__Work request__. Set down every entry again exactly as it stands below.

Saved data entries
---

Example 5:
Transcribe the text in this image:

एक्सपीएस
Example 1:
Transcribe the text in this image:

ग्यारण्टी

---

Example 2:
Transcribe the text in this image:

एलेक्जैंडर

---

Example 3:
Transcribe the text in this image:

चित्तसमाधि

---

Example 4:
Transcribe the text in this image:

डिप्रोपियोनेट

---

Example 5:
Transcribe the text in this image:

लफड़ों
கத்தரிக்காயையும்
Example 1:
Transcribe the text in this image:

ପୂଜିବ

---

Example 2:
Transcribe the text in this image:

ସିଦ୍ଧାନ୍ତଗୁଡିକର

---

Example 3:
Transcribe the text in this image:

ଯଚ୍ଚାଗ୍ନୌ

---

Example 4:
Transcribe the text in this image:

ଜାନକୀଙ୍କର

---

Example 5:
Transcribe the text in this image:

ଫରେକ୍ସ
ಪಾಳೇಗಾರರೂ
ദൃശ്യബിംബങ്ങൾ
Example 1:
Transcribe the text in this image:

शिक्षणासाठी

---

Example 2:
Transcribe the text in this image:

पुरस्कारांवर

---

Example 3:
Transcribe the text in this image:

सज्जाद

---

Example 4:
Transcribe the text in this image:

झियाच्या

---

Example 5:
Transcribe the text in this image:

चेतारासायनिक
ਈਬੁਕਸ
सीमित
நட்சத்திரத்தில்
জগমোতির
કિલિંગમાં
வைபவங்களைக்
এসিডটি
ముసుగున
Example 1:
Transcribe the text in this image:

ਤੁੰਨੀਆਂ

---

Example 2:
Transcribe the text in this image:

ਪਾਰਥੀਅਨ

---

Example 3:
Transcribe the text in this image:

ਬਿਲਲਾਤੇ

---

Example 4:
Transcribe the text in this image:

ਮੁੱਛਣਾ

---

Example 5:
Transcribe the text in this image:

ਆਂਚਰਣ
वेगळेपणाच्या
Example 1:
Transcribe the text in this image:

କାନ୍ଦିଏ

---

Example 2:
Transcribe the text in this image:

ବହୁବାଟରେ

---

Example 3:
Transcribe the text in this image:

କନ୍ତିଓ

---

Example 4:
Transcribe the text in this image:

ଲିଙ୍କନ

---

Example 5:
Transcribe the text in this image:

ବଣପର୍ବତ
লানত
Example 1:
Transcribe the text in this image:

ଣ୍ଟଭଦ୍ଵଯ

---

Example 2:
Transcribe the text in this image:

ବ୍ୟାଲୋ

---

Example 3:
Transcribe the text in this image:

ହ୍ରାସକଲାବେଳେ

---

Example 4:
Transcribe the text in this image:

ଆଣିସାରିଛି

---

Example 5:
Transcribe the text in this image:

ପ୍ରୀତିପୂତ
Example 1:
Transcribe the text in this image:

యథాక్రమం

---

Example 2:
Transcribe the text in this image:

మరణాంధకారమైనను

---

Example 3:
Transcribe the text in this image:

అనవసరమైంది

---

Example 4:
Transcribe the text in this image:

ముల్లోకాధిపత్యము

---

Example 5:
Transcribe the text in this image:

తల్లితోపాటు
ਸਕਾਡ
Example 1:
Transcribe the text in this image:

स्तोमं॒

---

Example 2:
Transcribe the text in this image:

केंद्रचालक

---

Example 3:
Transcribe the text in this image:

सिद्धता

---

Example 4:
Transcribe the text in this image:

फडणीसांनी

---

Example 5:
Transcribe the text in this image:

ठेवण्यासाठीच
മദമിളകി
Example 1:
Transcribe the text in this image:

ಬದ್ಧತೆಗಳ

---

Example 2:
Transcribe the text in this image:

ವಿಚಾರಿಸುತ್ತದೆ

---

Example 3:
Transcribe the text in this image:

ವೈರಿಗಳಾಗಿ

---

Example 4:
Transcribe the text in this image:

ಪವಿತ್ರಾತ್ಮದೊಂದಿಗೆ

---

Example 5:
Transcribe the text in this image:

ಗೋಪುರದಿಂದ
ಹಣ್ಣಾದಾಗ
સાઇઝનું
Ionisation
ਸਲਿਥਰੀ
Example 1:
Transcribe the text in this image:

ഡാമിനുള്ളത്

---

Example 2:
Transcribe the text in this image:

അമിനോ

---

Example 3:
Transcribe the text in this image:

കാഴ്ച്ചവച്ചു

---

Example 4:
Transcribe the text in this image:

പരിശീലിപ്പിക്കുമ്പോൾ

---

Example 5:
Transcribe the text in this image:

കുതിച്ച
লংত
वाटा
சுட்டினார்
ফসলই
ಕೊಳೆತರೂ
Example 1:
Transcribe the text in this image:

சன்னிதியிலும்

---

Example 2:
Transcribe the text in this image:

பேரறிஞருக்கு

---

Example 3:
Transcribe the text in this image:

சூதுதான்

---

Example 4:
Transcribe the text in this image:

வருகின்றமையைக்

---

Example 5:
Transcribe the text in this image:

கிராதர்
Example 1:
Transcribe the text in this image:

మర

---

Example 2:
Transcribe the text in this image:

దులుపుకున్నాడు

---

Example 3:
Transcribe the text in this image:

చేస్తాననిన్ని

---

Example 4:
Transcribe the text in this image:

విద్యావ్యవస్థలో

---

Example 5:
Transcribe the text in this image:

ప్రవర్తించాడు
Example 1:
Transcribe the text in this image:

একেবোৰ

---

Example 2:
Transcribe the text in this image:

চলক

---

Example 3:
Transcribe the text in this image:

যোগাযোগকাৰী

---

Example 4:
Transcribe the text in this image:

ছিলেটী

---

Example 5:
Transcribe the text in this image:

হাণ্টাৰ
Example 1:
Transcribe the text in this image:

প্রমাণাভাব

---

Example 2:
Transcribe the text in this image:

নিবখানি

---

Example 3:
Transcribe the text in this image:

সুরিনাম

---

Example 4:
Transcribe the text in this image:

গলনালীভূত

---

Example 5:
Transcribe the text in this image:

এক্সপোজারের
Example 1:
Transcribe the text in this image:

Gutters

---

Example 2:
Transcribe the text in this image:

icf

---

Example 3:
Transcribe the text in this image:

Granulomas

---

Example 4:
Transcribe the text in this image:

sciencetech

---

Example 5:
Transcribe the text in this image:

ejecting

__Response box__.
---

Example 5:
Transcribe the text in this image:

एक्सपीएस
Example 1:
Transcribe the text in this image:

ग्यारण्टी

---

Example 2:
Transcribe the text in this image:

एलेक्जैंडर

---

Example 3:
Transcribe the text in this image:

चित्तसमाधि

---

Example 4:
Transcribe the text in this image:

डिप्रोपियोनेट

---

Example 5:
Transcribe the text in this image:

लफड़ों
கத்தரிக்காயையும்
Example 1:
Transcribe the text in this image:

ପୂଜିବ

---

Example 2:
Transcribe the text in this image:

ସିଦ୍ଧାନ୍ତଗୁଡିକର

---

Example 3:
Transcribe the text in this image:

ଯଚ୍ଚାଗ୍ନୌ

---

Example 4:
Transcribe the text in this image:

ଜାନକୀଙ୍କର

---

Example 5:
Transcribe the text in this image:

ଫରେକ୍ସ
ಪಾಳೇಗಾರರೂ
ദൃശ്യബിംബങ്ങൾ
Example 1:
Transcribe the text in this image:

शिक्षणासाठी

---

Example 2:
Transcribe the text in this image:

पुरस्कारांवर

---

Example 3:
Transcribe the text in this image:

सज्जाद

---

Example 4:
Transcribe the text in this image:

झियाच्या

---

Example 5:
Transcribe the text in this image:

चेतारासायनिक
ਈਬੁਕਸ
सीमित
நட்சத்திரத்தில்
জগমোতির
કિલિંગમાં
வைபவங்களைக்
এসিডটি
ముసుగున
Example 1:
Transcribe the text in this image:

ਤੁੰਨੀਆਂ

---

Example 2:
Transcribe the text in this image:

ਪਾਰਥੀਅਨ

---

Example 3:
Transcribe the text in this image:

ਬਿਲਲਾਤੇ

---

Example 4:
Transcribe the text in this image:

ਮੁੱਛਣਾ

---

Example 5:
Transcribe the text in this image:

ਆਂਚਰਣ
वेगळेपणाच्या
Example 1:
Transcribe the text in this image:

କାନ୍ଦିଏ

---

Example 2:
Transcribe the text in this image:

ବହୁବାଟରେ

---

Example 3:
Transcribe the text in this image:

କନ୍ତିଓ

---

Example 4:
Transcribe the text in this image:

ଲିଙ୍କନ

---

Example 5:
Transcribe the text in this image:

ବଣପର୍ବତ
লানত
Example 1:
Transcribe the text in this image:

ଣ୍ଟଭଦ୍ଵଯ

---

Example 2:
Transcribe the text in this image:

ବ୍ୟାଲୋ

---

Example 3:
Transcribe the text in this image:

ହ୍ରାସକଲାବେଳେ

---

Example 4:
Transcribe the text in this image:

ଆଣିସାରିଛି

---

Example 5:
Transcribe the text in this image:

ପ୍ରୀତିପୂତ
Example 1:
Transcribe the text in this image:

యథాక్రమం

---

Example 2:
Transcribe the text in this image:

మరణాంధకారమైనను

---

Example 3:
Transcribe the text in this image:

అనవసరమైంది

---

Example 4:
Transcribe the text in this image:

ముల్లోకాధిపత్యము

---

Example 5:
Transcribe the text in this image:

తల్లితోపాటు
ਸਕਾਡ
Example 1:
Transcribe the text in this image:

स्तोमं॒

---

Example 2:
Transcribe the text in this image:

केंद्रचालक

---

Example 3:
Transcribe the text in this image:

सिद्धता

---

Example 4:
Transcribe the text in this image:

फडणीसांनी

---

Example 5:
Transcribe the text in this image:

ठेवण्यासाठीच
മദമിളകി
Example 1:
Transcribe the text in this image:

ಬದ್ಧತೆಗಳ

---

Example 2:
Transcribe the text in this image:

ವಿಚಾರಿಸುತ್ತದೆ

---

Example 3:
Transcribe the text in this image:

ವೈರಿಗಳಾಗಿ

---

Example 4:
Transcribe the text in this image:

ಪವಿತ್ರಾತ್ಮದೊಂದಿಗೆ

---

Example 5:
Transcribe the text in this image:

ಗೋಪುರದಿಂದ
ಹಣ್ಣಾದಾಗ
સાઇઝનું
Ionisation
ਸਲਿਥਰੀ
Example 1:
Transcribe the text in this image:

ഡാമിനുള്ളത്

---

Example 2:
Transcribe the text in this image:

അമിനോ

---

Example 3:
Transcribe the text in this image:

കാഴ്ച്ചവച്ചു

---

Example 4:
Transcribe the text in this image:

പരിശീലിപ്പിക്കുമ്പോൾ

---

Example 5:
Transcribe the text in this image:

കുതിച്ച
লংত
वाटा
சுட்டினார்
ফসলই
ಕೊಳೆತರೂ
Example 1:
Transcribe the text in this image:

சன்னிதியிலும்

---

Example 2:
Transcribe the text in this image:

பேரறிஞருக்கு

---

Example 3:
Transcribe the text in this image:

சூதுதான்

---

Example 4:
Transcribe the text in this image:

வருகின்றமையைக்

---

Example 5:
Transcribe the text in this image:

கிராதர்
Example 1:
Transcribe the text in this image:

మర

---

Example 2:
Transcribe the text in this image:

దులుపుకున్నాడు

---

Example 3:
Transcribe the text in this image:

చేస్తాననిన్ని

---

Example 4:
Transcribe the text in this image:

విద్యావ్యవస్థలో

---

Example 5:
Transcribe the text in this image:

ప్రవర్తించాడు
Example 1:
Transcribe the text in this image:

একেবোৰ

---

Example 2:
Transcribe the text in this image:

চলক

---

Example 3:
Transcribe the text in this image:

যোগাযোগকাৰী

---

Example 4:
Transcribe the text in this image:

ছিলেটী

---

Example 5:
Transcribe the text in this image:

হাণ্টাৰ
Example 1:
Transcribe the text in this image:

প্রমাণাভাব

---

Example 2:
Transcribe the text in this image:

নিবখানি

---

Example 3:
Transcribe the text in this image:

সুরিনাম

---

Example 4:
Transcribe the text in this image:

গলনালীভূত

---

Example 5:
Transcribe the text in this image:

এক্সপোজারের
Example 1:
Transcribe the text in this image:

Gutters

---

Example 2:
Transcribe the text in this image:

icf

---

Example 3:
Transcribe the text in this image:

Granulomas

---

Example 4:
Transcribe the text in this image:

sciencetech

---

Example 5:
Transcribe the text in this image:

ejecting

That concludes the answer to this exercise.